Although Nabokov employs many "Parnassian motives", his criticism of  the romantic and the parnassian English and French poets (and  their return to mythological and biblical imagery) is presented soon after Krug's anedocte: "(...) Speaking of the word-droppings on a German scholar's decrepit hat, Krug  suggests tampering with Hamlet's name too. Take 'Telemachos,' he says (...). Prune it, remove the unnecessary letters, all of them secondary additions, and you get the ancient 'Telmah'. Now read it backwards. Thus does a fanciful pen elope with a lewd idea and Hamlet in reverse gear becomes the son of Ulysses slaying his mother's lovers.

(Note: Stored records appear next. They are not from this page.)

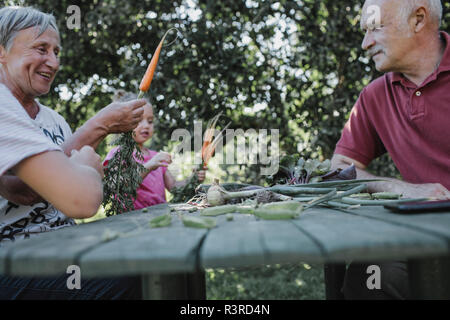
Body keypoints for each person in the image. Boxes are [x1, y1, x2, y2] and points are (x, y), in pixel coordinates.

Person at [0, 6, 144, 299]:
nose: (52, 62)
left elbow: (58, 200)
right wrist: (93, 143)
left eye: (56, 52)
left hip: (62, 246)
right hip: (12, 262)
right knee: (123, 279)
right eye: (41, 49)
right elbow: (27, 192)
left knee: (145, 253)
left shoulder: (56, 122)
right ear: (2, 51)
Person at [331, 0, 450, 299]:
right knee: (372, 274)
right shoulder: (375, 97)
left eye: (374, 28)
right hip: (422, 235)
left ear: (418, 20)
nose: (364, 43)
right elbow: (339, 167)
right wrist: (398, 187)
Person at [103, 91, 206, 209]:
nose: (146, 125)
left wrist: (193, 179)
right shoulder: (117, 154)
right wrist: (149, 165)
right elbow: (118, 186)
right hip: (131, 220)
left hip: (159, 216)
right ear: (122, 122)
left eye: (150, 121)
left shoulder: (156, 156)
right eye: (138, 120)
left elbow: (174, 188)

Worte, worte, worte (...).
 
A fanciful "penelope", indeed, running through anagrams, lewd reversals and puns that require an 'S' lost in the damp grass - like Shade's brown shoe or "The Enchanter Hunters" poet?  Do the spores of such sporadic inclusions point to a transformation of enchanted sceneries into a kernel of fictional truth?  Can we travel from "pigment to figment" and back again to the ordinary level -  with a changed experience of potustoronnost -  after the enchanter worked inside the reader's own mental scenery?
 
I'll borrow from M. Shrayer's retelling of a specific short story, "La Veneziana" (1924) to forward my idea. Sharyer describes how "Simpson walks into the space of the portrait, where the beautiful Maureen/La Veneziana offers him a lemon", while in the following morning a portrait of Simpson appears in the painting, next to the woman's face. The collector ( Mcgore) then scrapes Simpson's presence off the canvas and tosses the rags out of the window. A little later we encounter a lemon, complete with Simpson, lying on the lawn outside. Simpson had had a "monstrous dream"...(28-31) Not the reader, though.